4. Anxiety about the health center. For some people, particularly people of color, folks identifying as queer/gender-nonconforming, or people with disabilities, a visit to the health center can be triggering or anxiety-inducing—even if you know that you like and trust your doctor and are going in for care that you really, really need. If this sounds like you, first, know you’re not alone. Second, all ICAN! providers are trained in TRUER care: care that is Trauma-informed, Respectful, Unconscious-bias checked, Evidence-based, and Reproductive well-being centered. And third, telehealth could be a great option for you. Again, you can have your visit wherever you feel comfortable taking a call.
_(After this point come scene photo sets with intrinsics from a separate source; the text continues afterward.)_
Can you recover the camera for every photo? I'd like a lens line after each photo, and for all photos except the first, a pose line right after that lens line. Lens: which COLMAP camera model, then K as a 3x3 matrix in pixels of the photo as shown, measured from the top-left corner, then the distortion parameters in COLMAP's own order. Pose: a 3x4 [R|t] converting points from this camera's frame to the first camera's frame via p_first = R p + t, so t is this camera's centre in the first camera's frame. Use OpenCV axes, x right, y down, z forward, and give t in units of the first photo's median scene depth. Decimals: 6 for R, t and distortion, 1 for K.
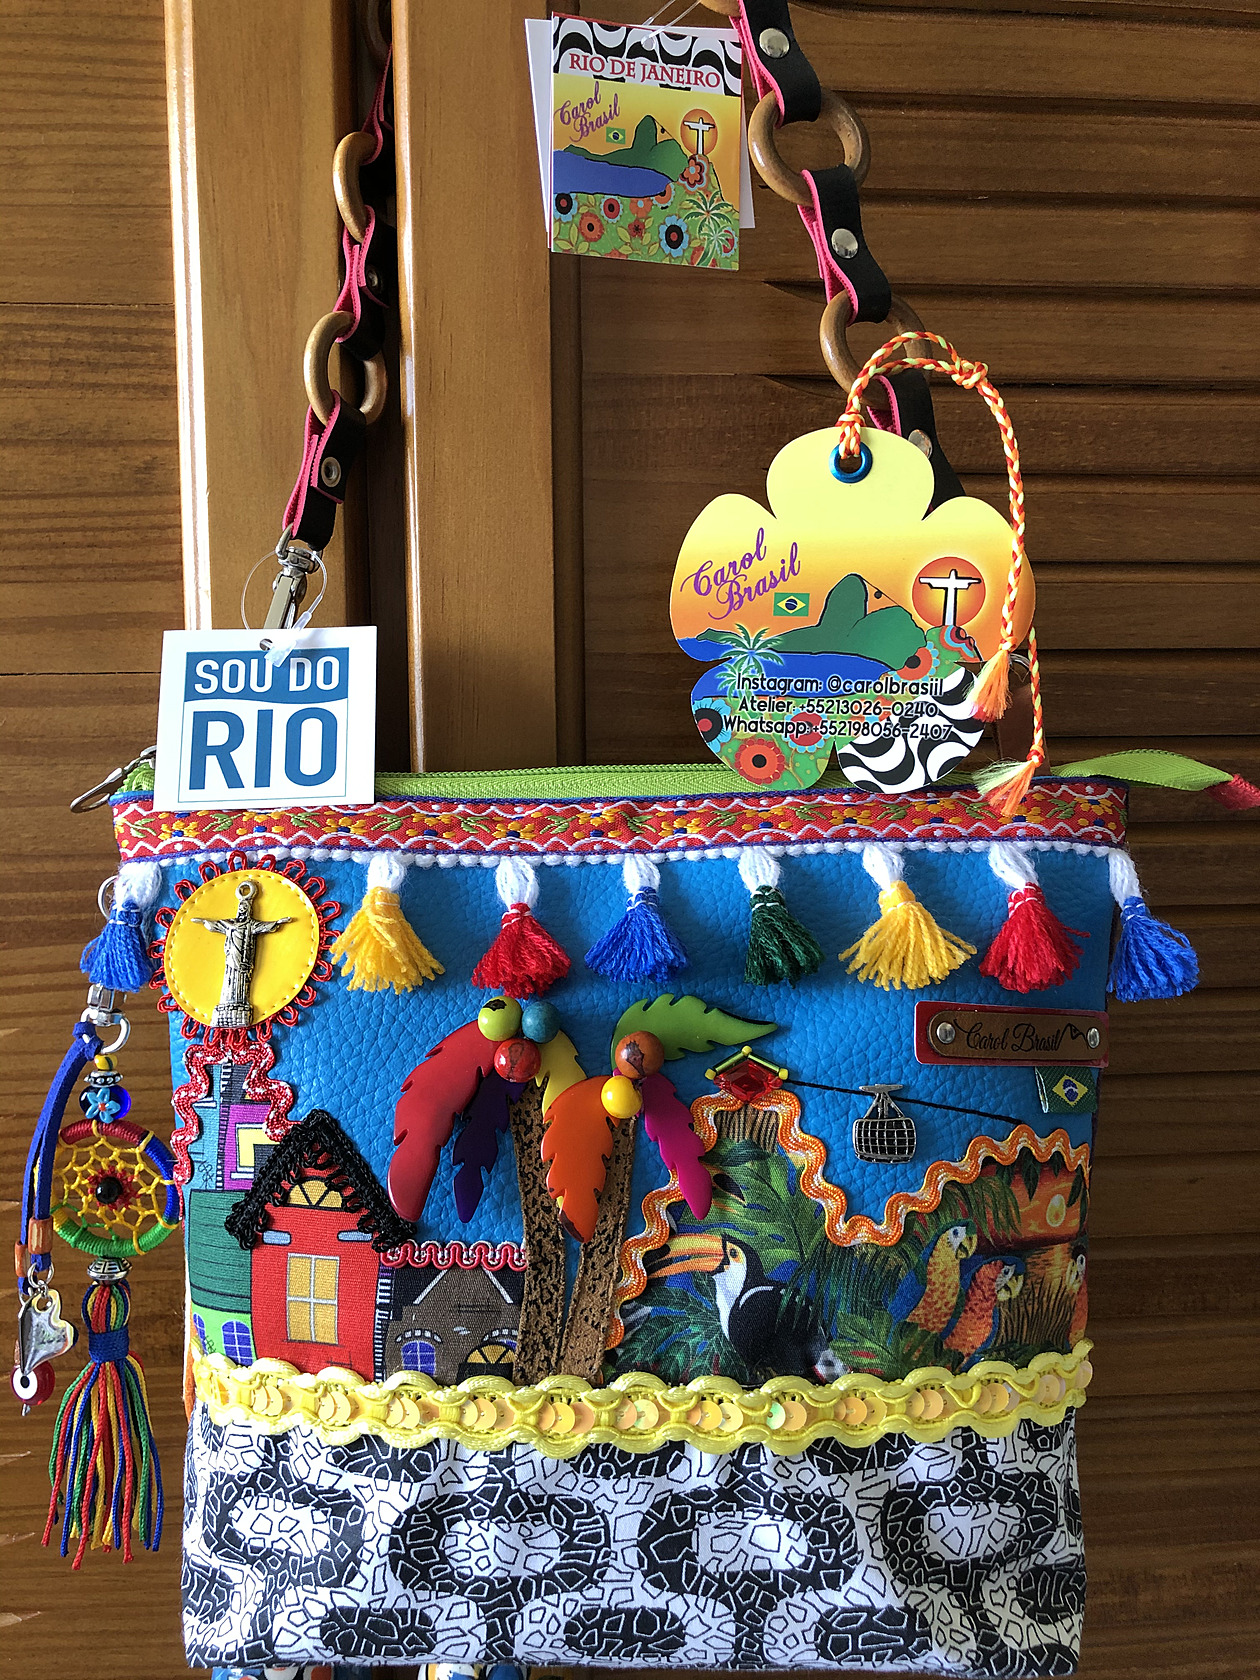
lens RADIAL K [[1425.8, 0, 624.3], [0, 1425.8, 826.9], [0, 0, 1]] dist [0.001504, -0.015333]
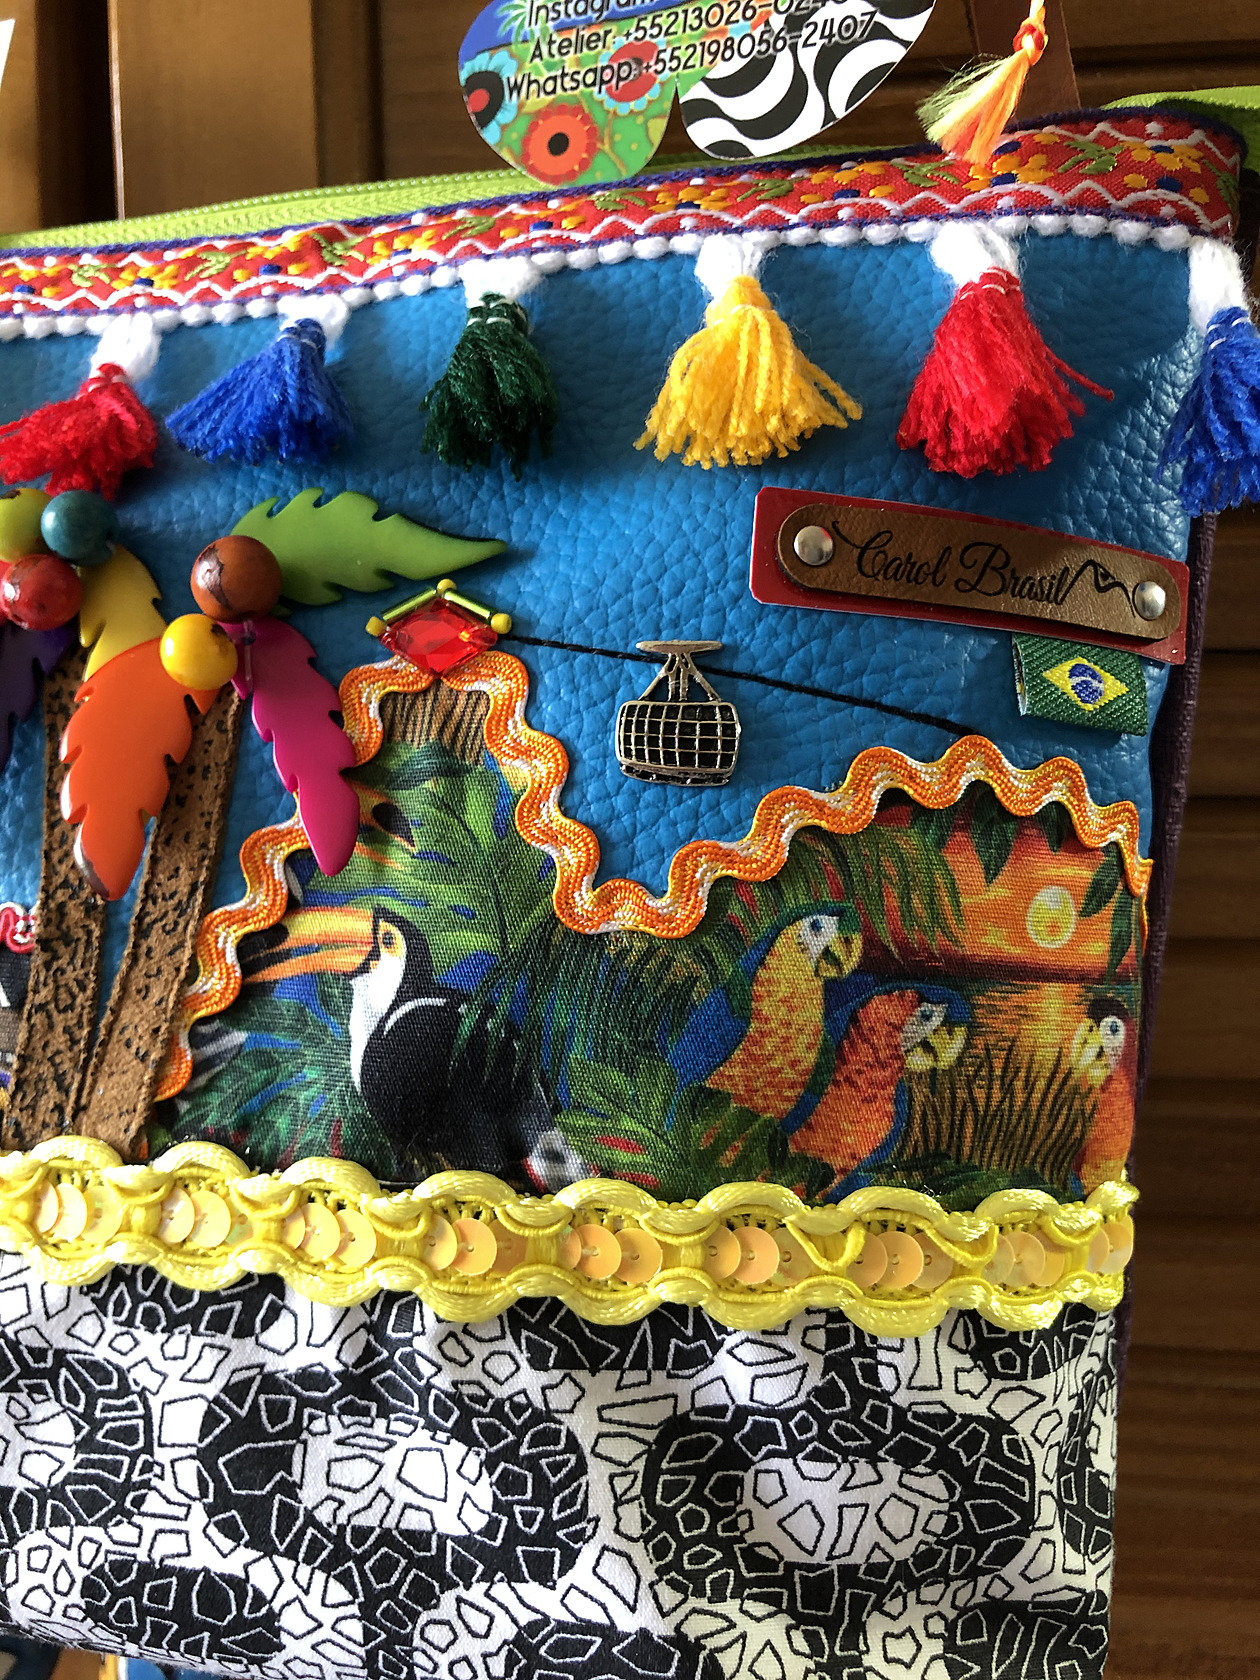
lens RADIAL K [[1497.8, 0, 617.6], [0, 1497.8, 840.7], [0, 0, 1]] dist [0.009395, -0.052650]
pose [[0.974463, 0.019494, -0.223698, 0.282714], [-0.018497, 0.999807, 0.006553, 0.251474], [0.223783, -0.002247, 0.974636, 0.458736]]
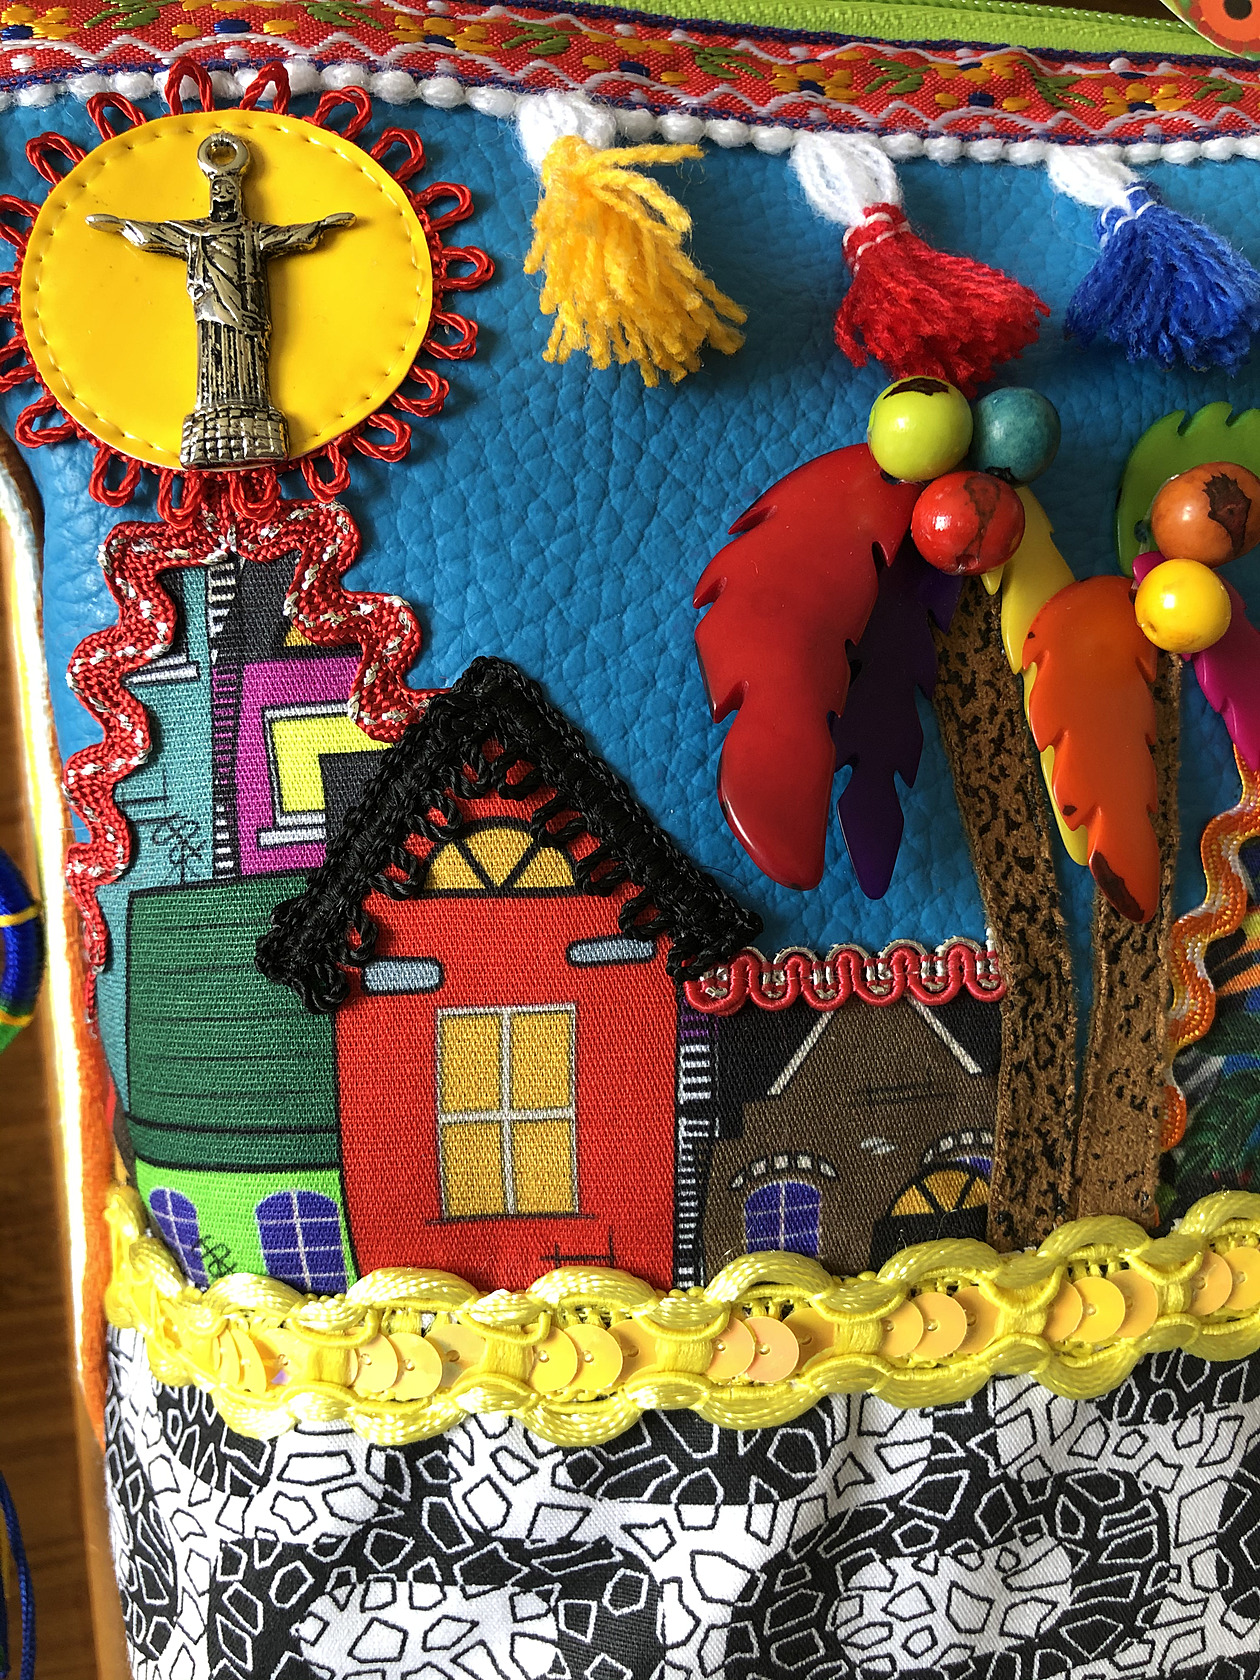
lens RADIAL K [[1425.8, 0, 620.5], [0, 1425.8, 843.0], [0, 0, 1]] dist [0.001504, -0.015333]
pose [[0.964561, -0.049819, 0.259115, -0.286232], [0.022577, 0.993995, 0.107068, 0.208264], [-0.262893, -0.097424, 0.959894, 0.598491]]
5. You live too far away. Sometimes, it’s just that simple. Your one health center is far away, and you know they don’t have the birth control method you want. Again, you’re not alone—19 million women actually live in counties without reasonable access to all birth control methods. If this is you, telehealth is going to drastically increase the options that you have for care. You can even get birth control refills shipped to your door.
To wrap up—telehealth is just part of how we do things now. These ICAN! Quality Hub providers can set you up with a telehealth appointment to get your birth control of choice from the comfort of your own home. And remember—don’t forget to thank the people who fought to make this care accessible for those who need it most.